JBossToolsEclipseEnvironment is responsible for collecting the configurations that we send to Google Analytics. Google Analytics was built to track browsers and we are thus behaving as if Eclipse was a browser. We are mapping and reformatting Eclipse settings to the ones a browser would provide.
GoogleAnalyticsUrlStrategy
GoogleAnalyticsUrlStrategy queries JBossToolsEclipseEnvironment for the relevant configurations and packs them into a format specific to Google Analytics. It knows about the way Google Analytics expects its parameters and the url it should report to.
Tracker
The Tracker, finally, picks the parameters it gets from GoogleAnalyticsUrlStrategy and creates a HTTP GET request out of it.
Mapping the settings
As discussed above Google Analytics expects talking to a browser. Usage is on the other hand collecting informations from an Eclipse instance. Usage therefore has to map and translate these in order to fake a browser.
Browser language
In JBossToolsEclipseEnvironmane#getBrowserLanguage we report the Eclipse language settings in a way a browser would report its language. In code this looks as follows:
public String getBrowserLanguage() {
String nl = Platform.getNL();
int indexOf = nl.indexOf('_');
return new StringBuilder()
.append(nl.substring(0, indexOf))
.append('-')
.append(nl.substring(indexOf + 1))
.toString();
}
The language of your Eclipse is then showing up in Google Analytics in the following way:

Operating System, Eclipse Application
To report the operating system, version and Eclipse application we encode the appropriate settings into a browser user agent.
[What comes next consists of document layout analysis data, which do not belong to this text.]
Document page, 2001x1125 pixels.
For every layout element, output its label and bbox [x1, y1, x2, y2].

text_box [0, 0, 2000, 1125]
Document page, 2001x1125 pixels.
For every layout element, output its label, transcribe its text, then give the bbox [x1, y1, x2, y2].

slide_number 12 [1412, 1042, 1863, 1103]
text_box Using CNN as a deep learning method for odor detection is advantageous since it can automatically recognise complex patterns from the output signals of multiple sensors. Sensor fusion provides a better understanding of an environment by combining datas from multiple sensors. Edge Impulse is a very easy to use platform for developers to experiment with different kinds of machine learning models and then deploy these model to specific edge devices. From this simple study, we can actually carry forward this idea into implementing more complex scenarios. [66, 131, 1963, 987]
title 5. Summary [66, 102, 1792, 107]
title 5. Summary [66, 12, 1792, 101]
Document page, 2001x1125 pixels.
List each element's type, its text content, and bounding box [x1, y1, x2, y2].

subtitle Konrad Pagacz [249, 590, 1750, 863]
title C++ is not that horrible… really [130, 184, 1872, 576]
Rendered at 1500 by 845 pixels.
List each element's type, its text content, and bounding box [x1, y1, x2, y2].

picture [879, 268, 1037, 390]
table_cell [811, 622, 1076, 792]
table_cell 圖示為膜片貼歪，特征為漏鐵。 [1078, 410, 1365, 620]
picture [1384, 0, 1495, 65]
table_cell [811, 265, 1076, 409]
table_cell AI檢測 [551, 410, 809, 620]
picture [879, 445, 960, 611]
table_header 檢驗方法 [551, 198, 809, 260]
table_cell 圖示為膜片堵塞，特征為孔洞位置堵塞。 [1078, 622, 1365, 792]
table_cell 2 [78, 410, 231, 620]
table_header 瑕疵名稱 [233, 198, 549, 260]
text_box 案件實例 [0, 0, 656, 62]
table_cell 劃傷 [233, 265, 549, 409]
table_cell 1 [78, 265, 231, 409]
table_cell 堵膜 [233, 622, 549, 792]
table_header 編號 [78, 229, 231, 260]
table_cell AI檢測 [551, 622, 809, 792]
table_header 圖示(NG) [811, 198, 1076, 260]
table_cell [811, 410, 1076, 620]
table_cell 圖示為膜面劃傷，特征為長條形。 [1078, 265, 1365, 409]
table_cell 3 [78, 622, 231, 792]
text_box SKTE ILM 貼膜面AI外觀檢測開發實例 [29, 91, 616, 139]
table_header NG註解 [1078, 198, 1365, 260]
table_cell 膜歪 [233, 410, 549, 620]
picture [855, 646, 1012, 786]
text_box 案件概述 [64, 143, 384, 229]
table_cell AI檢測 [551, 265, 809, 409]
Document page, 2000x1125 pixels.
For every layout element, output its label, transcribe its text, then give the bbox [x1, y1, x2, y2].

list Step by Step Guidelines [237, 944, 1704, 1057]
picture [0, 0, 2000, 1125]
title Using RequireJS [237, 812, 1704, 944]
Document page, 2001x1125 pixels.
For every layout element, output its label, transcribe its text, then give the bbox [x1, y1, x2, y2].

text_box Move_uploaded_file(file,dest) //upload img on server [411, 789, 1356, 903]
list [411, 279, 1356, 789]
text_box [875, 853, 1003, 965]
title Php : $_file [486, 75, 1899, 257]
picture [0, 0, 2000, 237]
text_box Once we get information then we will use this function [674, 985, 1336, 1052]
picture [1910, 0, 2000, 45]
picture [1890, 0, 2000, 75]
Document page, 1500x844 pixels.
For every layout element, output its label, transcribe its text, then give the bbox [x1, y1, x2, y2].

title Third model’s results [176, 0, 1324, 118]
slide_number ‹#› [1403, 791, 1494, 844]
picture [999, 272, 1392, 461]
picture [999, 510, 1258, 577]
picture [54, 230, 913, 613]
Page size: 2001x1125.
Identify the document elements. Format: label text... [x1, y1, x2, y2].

We use distinct user agents for windows, linux and macos and embed these settings into it:
USERAGENT_WIN = "{0}/{1} (Windows; U; Windows NT {2}; {3})";
USERAGENT_MAC = "{0}/{1} (Macintosh; U; Intel Mac OS X {2}; {3})";
USERAGENT_LINUX = "{0}/{1} (X11; U; Linux i686; {3})";
In Google Analytics the operating system(s) then shows up as follows:

The Eclipse Application, that we provided via user agent string is also tracked:

Linux Distribution
Google Analytics is unfortunately not able to report distinct linux distributions. Via the user agent it will only report Linux as gross cathegory. To get to know what distribution our users run we report them in a user defined parameter:
public String getUserDefined() {
return getLinuxDistroNameAndVersion();
}
In Google Analytics the linux distributions may get queried as second dimension:

Java Version
Google Analytics is not tracking java versions. We therefore misuse the flash plugin version it is keeping track of. We send the java version where Google expects the version of the flash plugin.
public String getFlashVersion() {
return getJavaVersion();
}
private String getJavaVersion() {
return System.getProperty(SYSPROP_JAVA_VERSION);
}
In Google Analytics you’ll then spot the java version in the following way:

Branding
Usage should should report differently if run in JBoss Developer Studio compared to JBoss Tools. This affects labels, tracking url and account. To achieve this we provide an interface that may usage is getting these elements from:
public interface IUsageBranding {
public String getStartupAllowReportingTitle();
public String getStartupAllowReportingMessage();
public String getGoogleAnalyticsAccount();
public String getGoogleAnalyticsReportingHost()
The usage plugin in JBoss Tools runs a default implementation. These defaults may be overriden by an OSGI service. This is what JBoss Developer Studio does, it registers it’s very own branding service implementation. It does this via an additional plugin (com.jboss.jbds.usage.branding) that’s available in JBoss Developer Studio only.